The Federal Employee Health Benefits Plan

Walton Francis has a new and very substantive book on health care policy, with the exciting title: Putting Medicare Consumers in Charge: Lessons from the FEHBP.  It starts with a simple premise:

During the last half-century, the United States has operated a half-dozen major health-care financing systems in parallel, each operating in its own world, and with only minimal attempts to observe and learn lessons in program A that could be useful in program B. 

Francis studies one of these programs, namely FEHBP, in detail.  He portrays FEHBP as "premium support" in contrast to the "defined benefit" approach of Medicare.  On top of it all are competing private insurance plans and the details of the plan you end up with are decided by competition, combined with some regulation.  I now think of FEHBP as a somewhat indirect voucher scheme, albeit with complications.  Francis argues that FEHBP is a better model for health care reform than is Medicare and that FEHBP is better for both offering diverse programs and inducing cost control.  The employee pays about a quarter of the price and FEHBP also covers many retirees, apparently with reasonable success.  Here is Wikipedia on FEHBP.  Here is the program's own home page and it does I should add touch the Cowen family.

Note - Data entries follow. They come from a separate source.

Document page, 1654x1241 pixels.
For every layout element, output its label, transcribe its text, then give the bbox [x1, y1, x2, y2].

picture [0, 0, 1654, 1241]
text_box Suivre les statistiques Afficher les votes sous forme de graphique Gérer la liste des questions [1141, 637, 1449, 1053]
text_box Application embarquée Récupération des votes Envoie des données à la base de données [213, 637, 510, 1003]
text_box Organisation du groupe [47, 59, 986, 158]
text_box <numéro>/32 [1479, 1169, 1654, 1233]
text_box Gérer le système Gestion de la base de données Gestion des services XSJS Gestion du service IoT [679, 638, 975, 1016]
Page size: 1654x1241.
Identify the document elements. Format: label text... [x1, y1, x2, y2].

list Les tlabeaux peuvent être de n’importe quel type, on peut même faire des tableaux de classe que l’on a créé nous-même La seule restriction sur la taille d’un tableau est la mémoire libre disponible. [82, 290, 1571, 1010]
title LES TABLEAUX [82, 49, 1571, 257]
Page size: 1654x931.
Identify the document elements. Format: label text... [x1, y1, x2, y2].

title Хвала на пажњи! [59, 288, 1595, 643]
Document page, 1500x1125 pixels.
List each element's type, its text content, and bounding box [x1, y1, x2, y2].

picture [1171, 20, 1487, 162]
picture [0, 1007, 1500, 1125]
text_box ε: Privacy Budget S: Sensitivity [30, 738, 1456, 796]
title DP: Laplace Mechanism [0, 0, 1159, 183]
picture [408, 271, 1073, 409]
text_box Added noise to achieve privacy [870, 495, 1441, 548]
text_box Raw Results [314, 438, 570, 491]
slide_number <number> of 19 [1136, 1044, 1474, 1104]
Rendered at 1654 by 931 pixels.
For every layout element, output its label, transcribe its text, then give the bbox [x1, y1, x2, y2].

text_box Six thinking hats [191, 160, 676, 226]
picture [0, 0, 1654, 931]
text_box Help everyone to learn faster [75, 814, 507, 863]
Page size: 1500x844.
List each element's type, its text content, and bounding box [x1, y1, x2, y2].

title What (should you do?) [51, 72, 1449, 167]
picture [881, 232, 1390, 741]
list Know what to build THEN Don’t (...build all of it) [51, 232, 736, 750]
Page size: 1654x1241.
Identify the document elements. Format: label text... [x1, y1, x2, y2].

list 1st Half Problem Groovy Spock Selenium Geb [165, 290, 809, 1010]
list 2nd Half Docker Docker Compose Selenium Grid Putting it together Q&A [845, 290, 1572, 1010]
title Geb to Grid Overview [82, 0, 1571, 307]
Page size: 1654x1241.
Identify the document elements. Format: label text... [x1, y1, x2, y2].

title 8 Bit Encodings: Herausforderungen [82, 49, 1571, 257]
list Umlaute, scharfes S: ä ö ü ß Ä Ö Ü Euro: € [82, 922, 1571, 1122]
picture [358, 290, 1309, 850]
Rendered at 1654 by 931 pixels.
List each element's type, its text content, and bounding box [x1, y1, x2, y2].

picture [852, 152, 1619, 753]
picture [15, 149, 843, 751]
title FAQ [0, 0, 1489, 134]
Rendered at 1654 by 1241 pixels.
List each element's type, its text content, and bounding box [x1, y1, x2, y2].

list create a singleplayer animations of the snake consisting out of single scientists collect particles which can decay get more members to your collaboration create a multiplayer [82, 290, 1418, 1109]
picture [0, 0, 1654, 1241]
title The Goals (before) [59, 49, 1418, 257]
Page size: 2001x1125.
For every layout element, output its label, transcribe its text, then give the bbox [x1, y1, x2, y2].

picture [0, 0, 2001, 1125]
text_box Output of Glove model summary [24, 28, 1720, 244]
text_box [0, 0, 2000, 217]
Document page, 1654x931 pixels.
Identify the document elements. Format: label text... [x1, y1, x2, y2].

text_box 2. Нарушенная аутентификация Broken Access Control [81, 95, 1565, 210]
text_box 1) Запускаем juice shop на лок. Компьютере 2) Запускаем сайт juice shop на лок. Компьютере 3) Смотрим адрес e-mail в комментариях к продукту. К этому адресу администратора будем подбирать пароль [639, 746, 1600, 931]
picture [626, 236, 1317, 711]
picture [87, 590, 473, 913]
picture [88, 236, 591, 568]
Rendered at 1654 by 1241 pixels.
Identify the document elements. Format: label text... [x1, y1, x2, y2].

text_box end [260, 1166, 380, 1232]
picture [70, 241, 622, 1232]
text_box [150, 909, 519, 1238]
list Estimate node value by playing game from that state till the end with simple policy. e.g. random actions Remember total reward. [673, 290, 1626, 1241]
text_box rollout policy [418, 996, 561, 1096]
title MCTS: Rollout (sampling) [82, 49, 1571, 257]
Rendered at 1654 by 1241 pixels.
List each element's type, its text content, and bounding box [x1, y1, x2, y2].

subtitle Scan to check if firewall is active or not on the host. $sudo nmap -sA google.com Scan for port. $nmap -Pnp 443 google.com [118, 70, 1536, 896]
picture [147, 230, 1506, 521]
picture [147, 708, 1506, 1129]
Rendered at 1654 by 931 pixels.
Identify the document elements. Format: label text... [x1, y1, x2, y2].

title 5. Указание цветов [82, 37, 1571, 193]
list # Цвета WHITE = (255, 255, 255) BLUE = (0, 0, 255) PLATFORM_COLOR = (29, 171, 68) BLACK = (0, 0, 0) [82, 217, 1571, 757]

One question I have is what FEHBP would look like when scaled up to an entire country, including to people who have never had enough human capital to work for the U.S. government.  (Here is one critique of a scaled-up FEHBP but I don't find it so convincing, at least not compared to the problems with other approaches.)  Still, this book is essential reading for anyone interested in health care policy.  I can't call it exciting, but it is a model of clarity and substance throughout.

Here is one report, from last night, that a modified version of the FEHBP idea will be substituted in for the public option.  I don't yet have reliable details on what this might mean, or who it might cover (just the people on the exchanges?) but that is why I am accelerating this post even though I do not have fully formed thoughts on FEHBP as a model for broader reform.

Addendum: Michael Tanner offers related comments.